Enter the rebellious stage. I decided to work in a male-dominated field as a bounty hunter. I couldn’t have picked a job farther from what my family intended for me.

The moment I turned eighteen, by law, I was an adult and could start to become the woman hiding inside me, aching to break out.

Eventually, my parents’ love for me triumphed over trying to convince me to be more ladylike, which wasn’t going to work. They saw I was good at what I did, and I thrived on my independence. I refused to be a girly girl. I wanted to work hard—not that there was anything wrong with being a girly girl. The world needs them, but I like to get my hands dirty, and there is time for dressing up on special occasions.

I would always be their princess, just a badass one who got into scuffles locking down skips, the people who fail to make their court dates.

Then my parents died.

My best friend, Gwendoline, and her family opened their arms up and took me briefly under their roof. Gwen drove me to counseling sessions to give me the tools to deal with my grief because I had to learn how to live with a piece of my heart broken away, never to heal up whole again.

Nothing made sense anymore.

Chance, my cousin, once lived in Melbourne, Australia, but he had already moved back to the States, where he fell in love.
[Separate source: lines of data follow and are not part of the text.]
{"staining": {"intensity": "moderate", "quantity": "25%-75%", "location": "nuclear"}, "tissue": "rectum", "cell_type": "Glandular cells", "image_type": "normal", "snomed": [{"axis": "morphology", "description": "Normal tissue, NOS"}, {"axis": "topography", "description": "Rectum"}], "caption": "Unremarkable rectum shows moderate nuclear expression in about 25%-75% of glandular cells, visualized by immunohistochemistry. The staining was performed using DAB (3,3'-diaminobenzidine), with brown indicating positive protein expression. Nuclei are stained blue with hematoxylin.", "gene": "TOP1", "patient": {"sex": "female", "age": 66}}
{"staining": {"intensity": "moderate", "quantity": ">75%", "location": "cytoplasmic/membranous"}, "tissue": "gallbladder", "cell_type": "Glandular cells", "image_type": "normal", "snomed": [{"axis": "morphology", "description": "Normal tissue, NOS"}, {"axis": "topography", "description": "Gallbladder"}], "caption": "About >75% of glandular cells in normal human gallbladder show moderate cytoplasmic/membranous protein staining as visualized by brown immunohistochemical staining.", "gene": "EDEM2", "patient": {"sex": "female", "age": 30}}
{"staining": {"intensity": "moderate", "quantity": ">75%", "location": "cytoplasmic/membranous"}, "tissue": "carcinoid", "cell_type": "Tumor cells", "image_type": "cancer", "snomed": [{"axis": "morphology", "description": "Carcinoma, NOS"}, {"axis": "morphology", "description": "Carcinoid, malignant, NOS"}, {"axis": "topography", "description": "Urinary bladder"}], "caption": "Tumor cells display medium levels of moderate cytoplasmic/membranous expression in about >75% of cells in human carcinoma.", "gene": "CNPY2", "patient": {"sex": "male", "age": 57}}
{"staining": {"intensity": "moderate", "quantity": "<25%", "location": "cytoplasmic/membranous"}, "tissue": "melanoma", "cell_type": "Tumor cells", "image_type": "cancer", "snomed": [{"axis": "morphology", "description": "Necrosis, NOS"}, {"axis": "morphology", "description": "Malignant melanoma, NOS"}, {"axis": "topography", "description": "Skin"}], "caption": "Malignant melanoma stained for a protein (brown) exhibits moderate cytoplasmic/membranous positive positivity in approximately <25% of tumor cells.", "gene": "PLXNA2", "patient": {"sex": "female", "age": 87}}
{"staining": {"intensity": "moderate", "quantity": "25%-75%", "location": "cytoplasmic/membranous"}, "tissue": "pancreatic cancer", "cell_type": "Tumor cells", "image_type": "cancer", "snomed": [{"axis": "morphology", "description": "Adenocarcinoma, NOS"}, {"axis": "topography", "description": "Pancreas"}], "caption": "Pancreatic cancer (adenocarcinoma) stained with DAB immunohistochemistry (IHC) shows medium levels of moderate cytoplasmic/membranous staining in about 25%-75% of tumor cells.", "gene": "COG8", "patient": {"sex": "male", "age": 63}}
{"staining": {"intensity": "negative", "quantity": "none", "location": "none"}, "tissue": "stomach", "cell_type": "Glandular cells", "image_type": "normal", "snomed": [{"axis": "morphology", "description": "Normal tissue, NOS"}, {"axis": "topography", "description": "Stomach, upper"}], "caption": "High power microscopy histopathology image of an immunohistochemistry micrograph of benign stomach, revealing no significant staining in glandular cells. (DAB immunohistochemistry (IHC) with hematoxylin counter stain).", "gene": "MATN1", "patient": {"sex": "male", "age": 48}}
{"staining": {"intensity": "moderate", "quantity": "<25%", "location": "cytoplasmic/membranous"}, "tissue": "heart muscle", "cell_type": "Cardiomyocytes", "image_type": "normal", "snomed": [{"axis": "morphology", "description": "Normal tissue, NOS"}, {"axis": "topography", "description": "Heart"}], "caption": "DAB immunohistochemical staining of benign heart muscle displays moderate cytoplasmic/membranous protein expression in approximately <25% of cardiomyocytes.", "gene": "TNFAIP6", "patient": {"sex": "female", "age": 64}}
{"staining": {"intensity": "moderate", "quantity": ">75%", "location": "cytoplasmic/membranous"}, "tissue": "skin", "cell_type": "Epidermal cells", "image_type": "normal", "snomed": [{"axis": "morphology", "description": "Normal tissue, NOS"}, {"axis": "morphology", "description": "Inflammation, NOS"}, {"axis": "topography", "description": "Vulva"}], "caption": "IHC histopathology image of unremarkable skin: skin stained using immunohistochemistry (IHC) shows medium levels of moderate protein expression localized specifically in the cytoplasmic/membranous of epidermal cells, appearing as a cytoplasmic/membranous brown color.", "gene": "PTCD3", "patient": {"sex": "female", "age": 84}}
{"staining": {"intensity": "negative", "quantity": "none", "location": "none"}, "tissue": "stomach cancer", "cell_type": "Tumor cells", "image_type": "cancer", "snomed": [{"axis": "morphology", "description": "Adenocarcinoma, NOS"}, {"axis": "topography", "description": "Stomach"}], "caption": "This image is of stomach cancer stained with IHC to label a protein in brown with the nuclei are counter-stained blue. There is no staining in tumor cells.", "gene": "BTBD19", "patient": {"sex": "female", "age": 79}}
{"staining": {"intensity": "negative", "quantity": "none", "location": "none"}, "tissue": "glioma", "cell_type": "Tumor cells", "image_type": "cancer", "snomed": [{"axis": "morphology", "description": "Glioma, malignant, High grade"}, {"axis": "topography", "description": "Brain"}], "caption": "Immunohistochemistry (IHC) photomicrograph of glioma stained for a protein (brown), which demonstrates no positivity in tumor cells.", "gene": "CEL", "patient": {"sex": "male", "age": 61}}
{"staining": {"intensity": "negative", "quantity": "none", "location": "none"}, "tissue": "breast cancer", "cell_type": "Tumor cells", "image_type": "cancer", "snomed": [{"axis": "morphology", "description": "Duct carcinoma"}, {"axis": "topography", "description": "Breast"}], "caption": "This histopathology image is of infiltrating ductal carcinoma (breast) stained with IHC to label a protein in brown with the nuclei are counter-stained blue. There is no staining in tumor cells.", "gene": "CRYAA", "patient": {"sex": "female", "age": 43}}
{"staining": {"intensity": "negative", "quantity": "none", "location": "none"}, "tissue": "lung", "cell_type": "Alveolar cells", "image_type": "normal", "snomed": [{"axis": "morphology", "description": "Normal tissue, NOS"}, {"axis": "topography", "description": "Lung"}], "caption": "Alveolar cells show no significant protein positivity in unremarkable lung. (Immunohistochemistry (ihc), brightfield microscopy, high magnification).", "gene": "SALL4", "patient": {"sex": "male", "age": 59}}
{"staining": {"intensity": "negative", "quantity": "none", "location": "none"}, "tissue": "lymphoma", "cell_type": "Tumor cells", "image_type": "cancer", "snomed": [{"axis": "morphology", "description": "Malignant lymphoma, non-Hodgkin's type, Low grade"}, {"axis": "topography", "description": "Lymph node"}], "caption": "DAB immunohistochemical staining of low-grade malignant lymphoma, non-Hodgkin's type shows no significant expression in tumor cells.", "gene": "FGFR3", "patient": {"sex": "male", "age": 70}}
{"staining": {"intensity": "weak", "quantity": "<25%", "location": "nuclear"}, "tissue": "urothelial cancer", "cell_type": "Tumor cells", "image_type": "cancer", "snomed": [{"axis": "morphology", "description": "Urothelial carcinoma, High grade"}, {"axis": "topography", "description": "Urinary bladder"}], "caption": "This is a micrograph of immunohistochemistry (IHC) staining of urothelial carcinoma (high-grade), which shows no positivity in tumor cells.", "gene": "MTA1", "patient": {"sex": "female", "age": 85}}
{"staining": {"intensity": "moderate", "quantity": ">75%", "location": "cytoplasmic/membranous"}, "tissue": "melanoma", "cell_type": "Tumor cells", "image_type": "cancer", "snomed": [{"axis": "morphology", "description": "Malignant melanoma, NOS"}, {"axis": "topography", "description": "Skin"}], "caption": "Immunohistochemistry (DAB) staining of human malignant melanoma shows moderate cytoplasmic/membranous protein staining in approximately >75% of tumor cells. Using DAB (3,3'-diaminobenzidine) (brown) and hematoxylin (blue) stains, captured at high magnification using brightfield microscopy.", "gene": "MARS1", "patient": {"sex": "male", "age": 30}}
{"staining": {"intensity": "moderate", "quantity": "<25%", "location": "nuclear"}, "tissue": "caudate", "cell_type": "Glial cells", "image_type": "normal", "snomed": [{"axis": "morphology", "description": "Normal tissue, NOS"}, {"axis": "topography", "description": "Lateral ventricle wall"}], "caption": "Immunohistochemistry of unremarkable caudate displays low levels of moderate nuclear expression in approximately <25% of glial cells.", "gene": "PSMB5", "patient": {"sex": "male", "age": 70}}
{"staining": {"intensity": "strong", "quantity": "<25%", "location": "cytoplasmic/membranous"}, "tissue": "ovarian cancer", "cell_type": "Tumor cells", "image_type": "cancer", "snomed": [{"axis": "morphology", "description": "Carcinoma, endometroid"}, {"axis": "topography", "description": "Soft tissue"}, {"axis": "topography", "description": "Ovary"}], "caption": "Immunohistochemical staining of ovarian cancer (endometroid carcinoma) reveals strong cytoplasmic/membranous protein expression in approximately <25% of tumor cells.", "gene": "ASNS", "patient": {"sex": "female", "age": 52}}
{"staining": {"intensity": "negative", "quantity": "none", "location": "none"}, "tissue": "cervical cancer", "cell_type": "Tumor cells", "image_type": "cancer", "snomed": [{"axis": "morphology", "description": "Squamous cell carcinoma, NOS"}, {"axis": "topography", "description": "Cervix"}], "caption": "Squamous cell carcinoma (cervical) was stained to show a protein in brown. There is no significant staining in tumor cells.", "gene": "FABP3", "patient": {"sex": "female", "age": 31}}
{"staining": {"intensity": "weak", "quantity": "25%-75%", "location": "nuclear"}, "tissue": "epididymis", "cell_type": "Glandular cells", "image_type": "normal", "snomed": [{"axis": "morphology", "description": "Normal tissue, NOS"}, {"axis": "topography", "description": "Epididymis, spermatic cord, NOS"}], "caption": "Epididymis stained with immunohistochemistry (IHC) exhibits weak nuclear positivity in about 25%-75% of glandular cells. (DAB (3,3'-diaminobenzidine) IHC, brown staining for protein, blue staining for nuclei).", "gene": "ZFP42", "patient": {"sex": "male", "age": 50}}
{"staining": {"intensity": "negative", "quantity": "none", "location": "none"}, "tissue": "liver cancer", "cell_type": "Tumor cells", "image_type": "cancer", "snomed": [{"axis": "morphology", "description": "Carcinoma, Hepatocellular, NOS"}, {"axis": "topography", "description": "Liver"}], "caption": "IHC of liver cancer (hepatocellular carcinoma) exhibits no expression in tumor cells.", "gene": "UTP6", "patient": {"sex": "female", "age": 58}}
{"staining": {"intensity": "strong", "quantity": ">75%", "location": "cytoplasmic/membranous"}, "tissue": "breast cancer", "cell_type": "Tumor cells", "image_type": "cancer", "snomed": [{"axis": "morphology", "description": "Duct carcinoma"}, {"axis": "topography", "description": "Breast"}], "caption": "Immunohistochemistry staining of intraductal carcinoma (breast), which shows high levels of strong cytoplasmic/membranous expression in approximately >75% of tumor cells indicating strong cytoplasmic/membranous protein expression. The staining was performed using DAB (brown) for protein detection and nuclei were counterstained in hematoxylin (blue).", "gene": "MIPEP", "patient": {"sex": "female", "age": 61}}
I needed to wipe my slate and start over. My grief was suffocating me in Australia. Too many triggers, so I fled my birth country as soon as possible, leaving my Aussie best friend behind, following my cousin’s lead by coming back here. Chance and his sister, Adele, are my only blood-related family, still living. It felt comforting to be living closer to them.

I knew the lease on my father’s San Diego inner-city apartment was up for renewal, so I contacted the realtor managing the property to let them know I would be moving from Melbourne and living in the apartment until further notice.

I didn’t have to work because my family’s inheritance set me up for life if I managed it well. My dad accumulated quite the real estate portfolio in the States before he met my mum, and then together, they built one in Australia, but I wanted to work and keep myself busy—no, Ineededto. It is who I am.